Your last question refers to the 4 mortgage limit.  It is my understanding that it is 4 mortgages max with your name on them, regardless of who holds the mortgage.  This also includes any private mortgages too I believe.

Your best bet is to verify this with a mortgage banker or broker that deals with Fannie underwriting.  I'm pretty sure my answers are accurate, but because I don't work with it, I may be off a little bit too.  Hope that helps.

@Daria B.

The simple answer is that it depends on the legal description. Two buildings on one legal description is financed as one property. Two buildings on two legal descriptions is financed as 2 properties. If you want all of the buildings on one property and they are not currently platted that way you can have the city/county replat them through what's called a consolidation. You will have to pay for a plat, then a subsequent survey (the difference between a plat and a survey is the plat does not outline the structures, the survey does) to borrow money with the property as collateral. The lender isn't usually the one that requires it, the lender requires a title policy and the title company won't issue one without the property survey.

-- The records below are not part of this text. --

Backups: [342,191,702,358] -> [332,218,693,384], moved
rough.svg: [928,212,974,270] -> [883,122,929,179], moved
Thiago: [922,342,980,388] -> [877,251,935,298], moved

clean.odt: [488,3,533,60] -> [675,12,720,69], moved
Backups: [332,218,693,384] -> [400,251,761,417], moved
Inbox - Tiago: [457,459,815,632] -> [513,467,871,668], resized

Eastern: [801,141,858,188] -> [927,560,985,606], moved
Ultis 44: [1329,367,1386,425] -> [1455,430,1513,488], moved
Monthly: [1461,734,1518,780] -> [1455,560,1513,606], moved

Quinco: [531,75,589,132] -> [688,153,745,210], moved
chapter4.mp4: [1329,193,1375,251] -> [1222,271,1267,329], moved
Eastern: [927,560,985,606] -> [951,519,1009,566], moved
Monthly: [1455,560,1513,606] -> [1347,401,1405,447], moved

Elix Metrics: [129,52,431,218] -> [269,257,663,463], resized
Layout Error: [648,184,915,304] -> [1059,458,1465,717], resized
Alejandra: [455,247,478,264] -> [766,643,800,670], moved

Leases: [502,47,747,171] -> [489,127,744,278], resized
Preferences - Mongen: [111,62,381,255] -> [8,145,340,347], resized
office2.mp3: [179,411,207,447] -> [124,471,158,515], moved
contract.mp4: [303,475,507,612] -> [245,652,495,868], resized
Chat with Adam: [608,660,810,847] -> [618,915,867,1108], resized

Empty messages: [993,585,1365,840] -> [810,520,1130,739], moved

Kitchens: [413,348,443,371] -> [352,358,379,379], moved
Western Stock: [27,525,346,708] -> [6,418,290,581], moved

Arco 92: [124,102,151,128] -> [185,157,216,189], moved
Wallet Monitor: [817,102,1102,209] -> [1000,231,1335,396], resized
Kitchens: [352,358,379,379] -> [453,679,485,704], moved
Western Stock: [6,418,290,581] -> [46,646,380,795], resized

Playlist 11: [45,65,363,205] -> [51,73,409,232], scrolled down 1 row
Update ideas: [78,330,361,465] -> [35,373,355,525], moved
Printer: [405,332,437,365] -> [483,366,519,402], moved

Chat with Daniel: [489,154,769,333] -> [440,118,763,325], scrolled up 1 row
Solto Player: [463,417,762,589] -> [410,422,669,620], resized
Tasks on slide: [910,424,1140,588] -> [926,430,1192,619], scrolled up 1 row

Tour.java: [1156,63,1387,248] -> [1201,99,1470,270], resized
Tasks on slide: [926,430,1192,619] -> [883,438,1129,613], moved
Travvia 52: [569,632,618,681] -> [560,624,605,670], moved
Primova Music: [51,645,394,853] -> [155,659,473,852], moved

As for the financing, you can finance Multi Family properties with Fannie Mae but will likely have to go through their small loans program for this scenario. You can have an unlimited amount of Multi Family loans through Fannie (they are non recourse loans).

As far as if I ever run across this as a banker, yes it's not uncommon. Any banker worth their salt can give you all the information they need in order to make a credit decision. If it's a commercial loan, ask the banker to do a site walk with you after you give them the financials (assuming the numbers look good, they'll want to understand the property/collateral in more detail, no point in doing it before you have some numbers).